A fala foi feita poucas horas antes de uma reunião com o governador Mauro Mendes (União), em que o deputado disse esperar “entender melhor” os rumos da situação. Segundo ele, a promessa inicial era de que o governador havia empenhado a palavra, garantindo que buscaria uma solução. Mas uma fala recente de Mendes à imprensa teria dado a entender o oposto: que o governo não manterá duas estruturas hospitalares abertas o que muitos interpretaram como uma possível sentença de morte para a Santa Casa.

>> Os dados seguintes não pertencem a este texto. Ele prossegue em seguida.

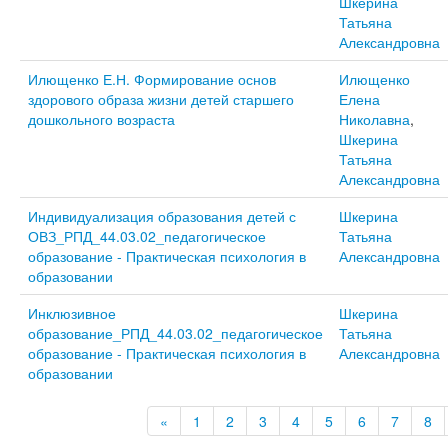
Шкерина
Татьяна
Александровна
Илющенко Е.Н. Формирование основ
Илющенко
здорового образа жизни детей старшего
Елена
дошкольного возраста
Николавна
,
Шкерина
Татьяна
Александровна
Индивидуализация образования детей с
Шкерина
ОВЗ_РПД_44.03.02_педагогическое
Татьяна
образование - Практическая психология в
Александровна
образовании
Инклюзивное
Шкерина
образование_РПД_44.03.02_педагогическое
Татьяна
образование - Практическая психология в
Александровна
образовании
«
1
2
3
4
5
6
7
8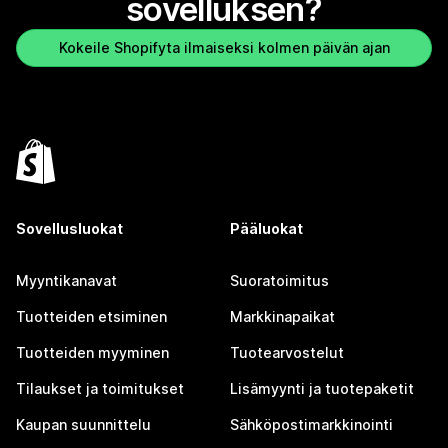
sovelluksen?
Kokeile Shopifyta ilmaiseksi kolmen päivän ajan
Sovellusluokat
Pääluokat
Myyntikanavat
Suoratoimitus
Tuotteiden etsiminen
Markkinapaikat
Tuotteiden myyminen
Tuotearvostelut
Tilaukset ja toimitukset
Lisämyynti ja tuotepaketit
Kaupan suunnittelu
Sähköpostimarkkinointi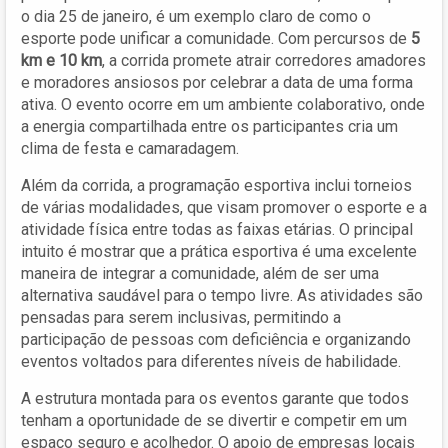
o dia 25 de janeiro, é um exemplo claro de como o
esporte pode unificar a comunidade. Com percursos de
5
km e 10 km
, a corrida promete atrair corredores amadores
e moradores ansiosos por celebrar a data de uma forma
ativa. O evento ocorre em um ambiente colaborativo, onde
a energia compartilhada entre os participantes cria um
clima de festa e camaradagem.
Além da corrida, a programação esportiva inclui torneios
de várias modalidades, que visam promover o esporte e a
atividade física entre todas as faixas etárias. O principal
intuito é mostrar que a prática esportiva é uma excelente
maneira de integrar a comunidade, além de ser uma
alternativa saudável para o tempo livre. As atividades são
pensadas para serem inclusivas, permitindo a
participação de pessoas com deficiência e organizando
eventos voltados para diferentes níveis de habilidade.
A estrutura montada para os eventos garante que todos
tenham a oportunidade de se divertir e competir em um
espaço seguro e acolhedor. O apoio de empresas locais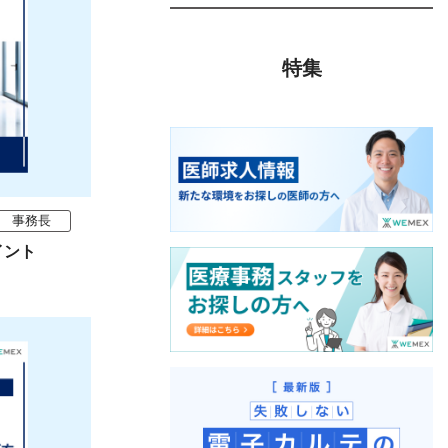
特集
事務長
イント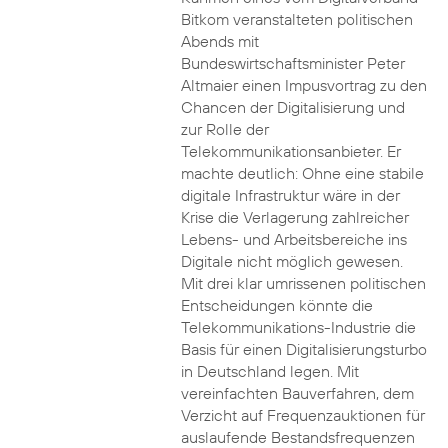
Bitkom veranstalteten politischen
Abends mit
Bundeswirtschaftsminister Peter
Altmaier einen Impusvortrag zu den
Chancen der Digitalisierung und
zur Rolle der
Telekommunikationsanbieter. Er
machte deutlich: Ohne eine stabile
digitale Infrastruktur wäre in der
Krise die Verlagerung zahlreicher
Lebens- und Arbeitsbereiche ins
Digitale nicht möglich gewesen.
Mit drei klar umrissenen politischen
Entscheidungen könnte die
Telekommunikations-Industrie die
Basis für einen Digitalisierungsturbo
in Deutschland legen. Mit
vereinfachten Bauverfahren, dem
Verzicht auf Frequenzauktionen für
auslaufende Bestandsfrequenzen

“Vamos ver, vou ter uma reunião com o governador agora. Antes ele disse que estavam procurando uma solução. Agora, já parece que desistiram”, comentou o parlamentar, em tom crítico e desconfiado.
A crítica, no entanto, não se limitou ao Palácio Paiaguás. O deputado também mirou a Prefeitura de Cuiabá, liderada por Abílio Brunini, e cobrou responsabilidade compartilhada na manutenção da unidade filantrópica.
“O problema da saúde não é só do Estado. Envolve a União, os municípios. Mas parece que quando dá errado, todo mundo joga pro Estado e sai de fininho. A Prefeitura de Cuiabá também tem que fazer a sua parte.”
Para ele, há um jogo de empurra generalizado e uma politização do caos na saúde pública, enquanto a população segue sem atendimento digno.
Enquanto os deputados esperam que “tenha um preço” acertado para salvar o hospital, o governador dá sinais de que pode mesmo fechar as portas da Santa Casa, uma das mais antigas instituições de saúde do Estado. E Abílio? Ainda não se posicionou oficialmente sobre assumir a gestão da unidade o que pode ser visto como omissão, ou talvez uma recusa estratégica.